Supplied records START

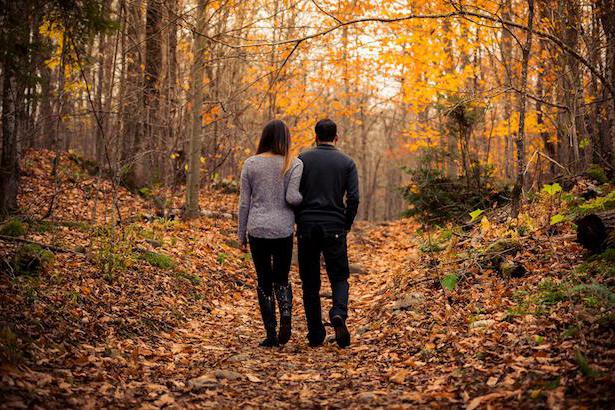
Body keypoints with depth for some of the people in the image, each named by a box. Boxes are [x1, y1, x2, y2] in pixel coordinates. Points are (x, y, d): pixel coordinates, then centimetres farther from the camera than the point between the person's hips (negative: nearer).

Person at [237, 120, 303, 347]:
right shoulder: (294, 164, -3)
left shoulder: (250, 164, 3)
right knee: (281, 279, 15)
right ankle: (286, 316, -11)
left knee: (264, 281, 10)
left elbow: (244, 202, 4)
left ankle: (271, 334, 7)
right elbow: (292, 197, -13)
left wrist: (241, 234, 11)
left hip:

Supplied records END

* **Task to carry out**: Give the number of lines in the listing that contain the string "right". Write nothing else.

* **Solved exercise**: 4